→ **Aim of the task**:
Leave out the pictures and output exactly the lines below from the one with "coffee machine [429,457,485,534]" down to the one with "yellow book [646,292,694,304]", both of them included.

→ **Records for the task**:
'''
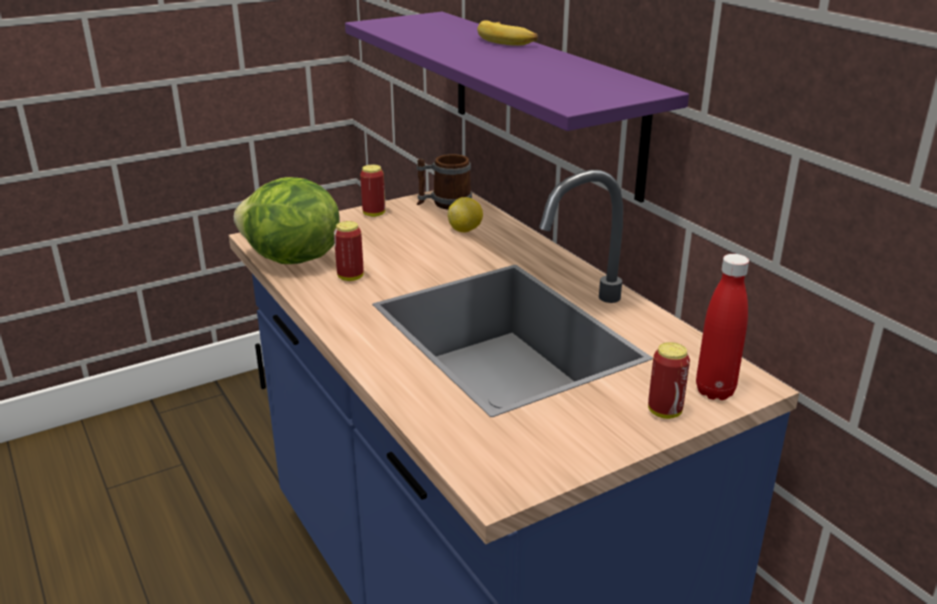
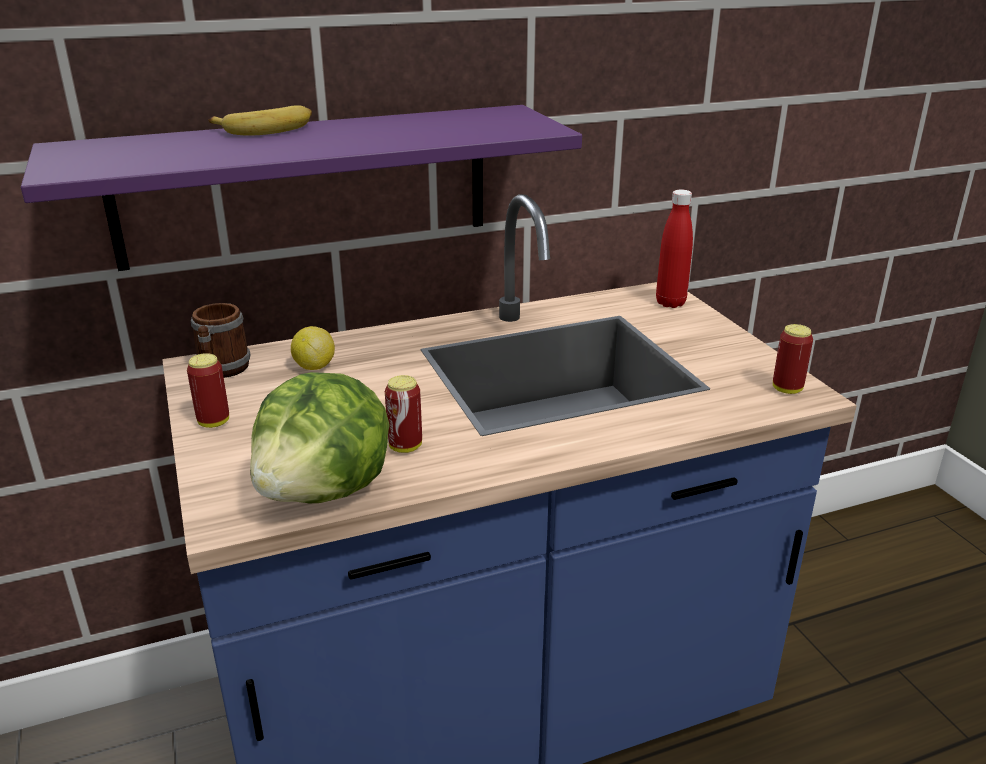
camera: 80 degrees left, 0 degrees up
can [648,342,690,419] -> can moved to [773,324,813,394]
'''
'''
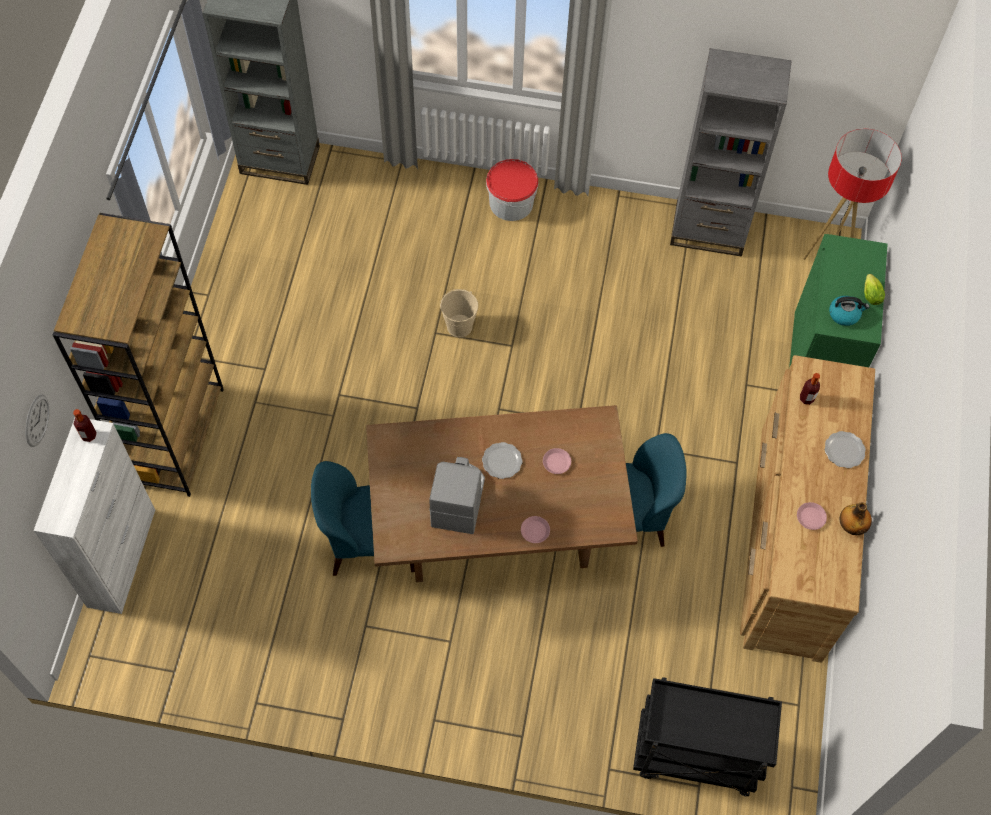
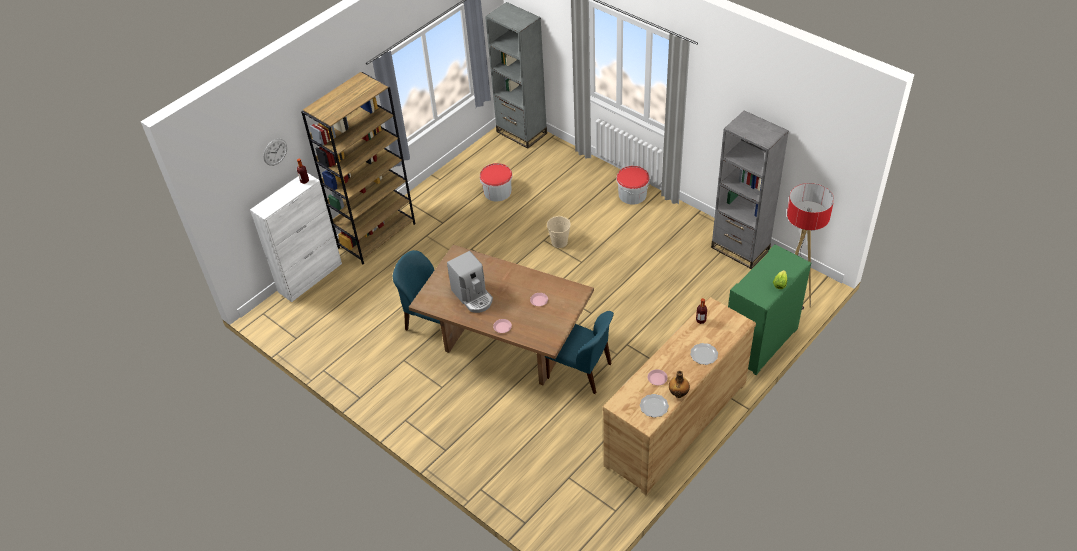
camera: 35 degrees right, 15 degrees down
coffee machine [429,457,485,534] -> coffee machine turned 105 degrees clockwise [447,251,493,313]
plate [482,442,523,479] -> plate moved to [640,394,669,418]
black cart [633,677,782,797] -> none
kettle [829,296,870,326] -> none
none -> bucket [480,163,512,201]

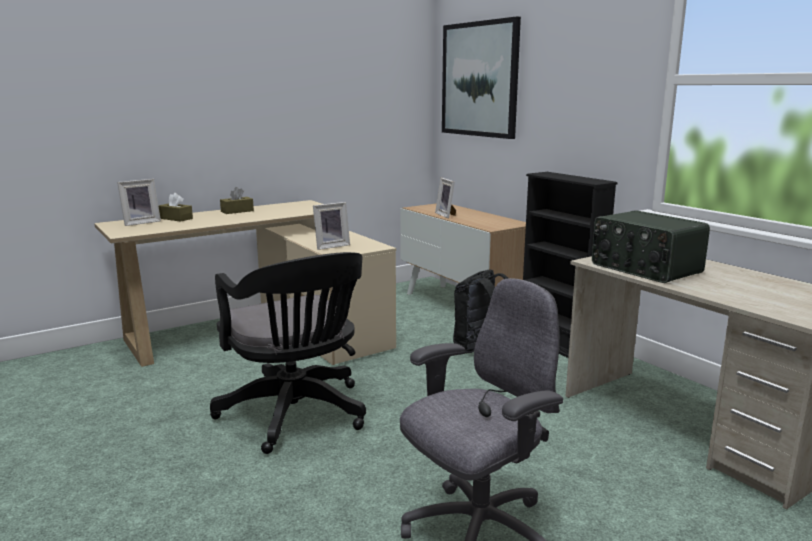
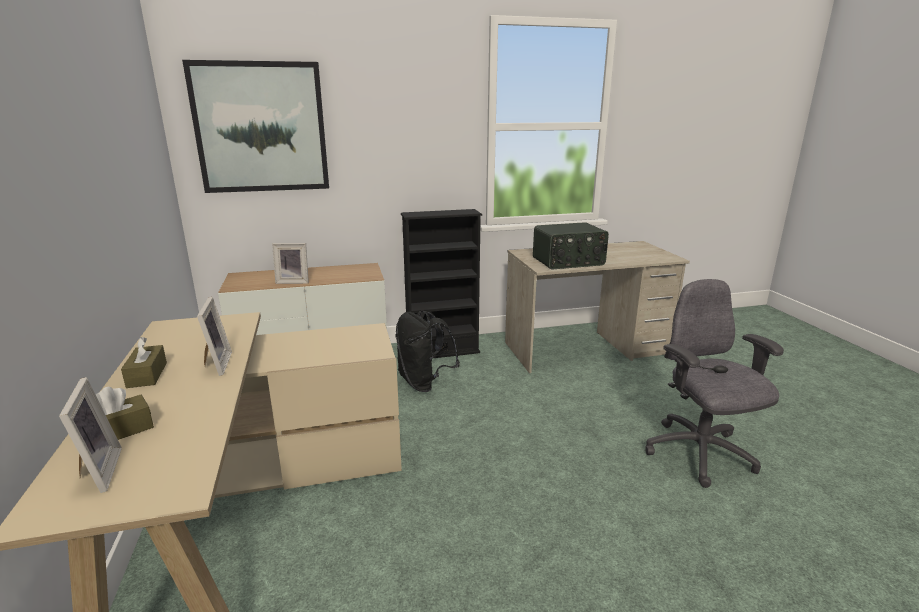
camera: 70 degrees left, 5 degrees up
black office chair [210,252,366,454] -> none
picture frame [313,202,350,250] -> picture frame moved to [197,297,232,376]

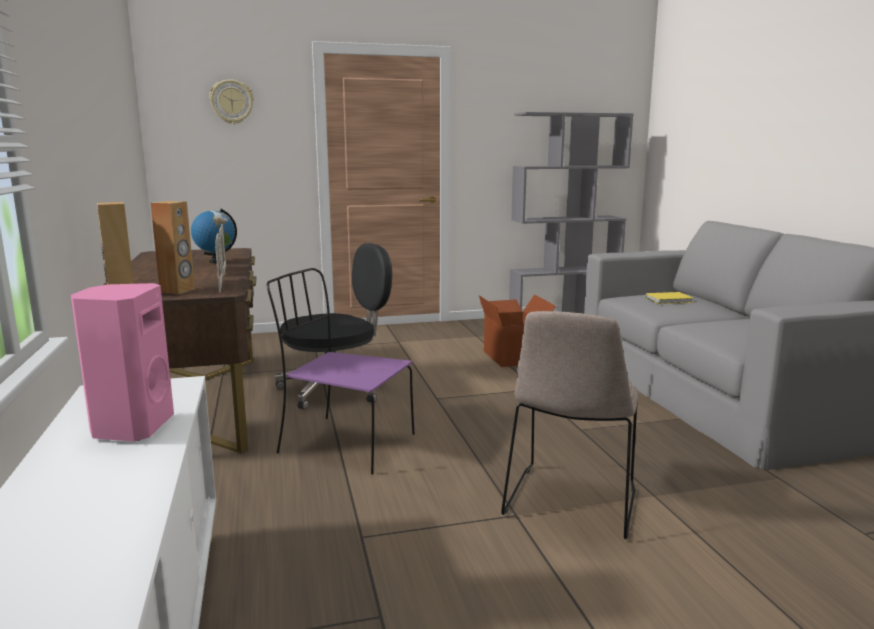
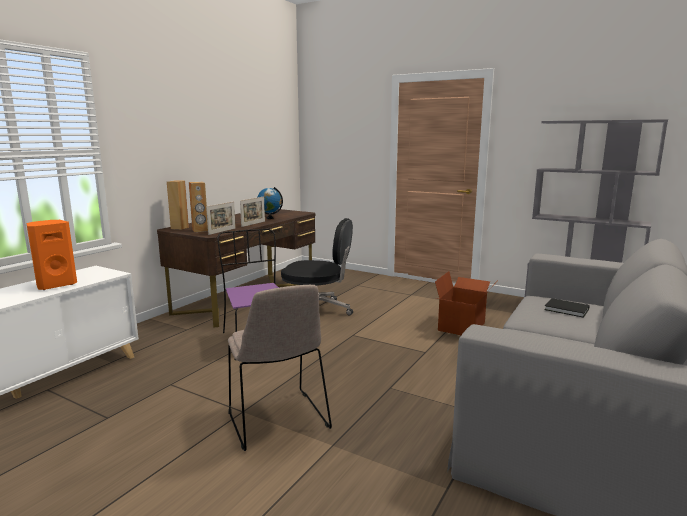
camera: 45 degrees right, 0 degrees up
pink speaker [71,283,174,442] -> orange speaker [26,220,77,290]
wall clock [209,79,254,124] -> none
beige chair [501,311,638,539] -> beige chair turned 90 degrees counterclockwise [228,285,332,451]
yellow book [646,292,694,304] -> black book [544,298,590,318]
'''
→ **Solution**:
coffee machine [429,457,485,534] -> coffee machine turned 105 degrees clockwise [447,251,493,313]
plate [482,442,523,479] -> plate moved to [640,394,669,418]
black cart [633,677,782,797] -> none
kettle [829,296,870,326] -> none
none -> bucket [480,163,512,201]

camera: 70 degrees left, 5 degrees up
black office chair [210,252,366,454] -> none
picture frame [313,202,350,250] -> picture frame moved to [197,297,232,376]

camera: 45 degrees right, 0 degrees up
pink speaker [71,283,174,442] -> orange speaker [26,220,77,290]
wall clock [209,79,254,124] -> none
beige chair [501,311,638,539] -> beige chair turned 90 degrees counterclockwise [228,285,332,451]
yellow book [646,292,694,304] -> black book [544,298,590,318]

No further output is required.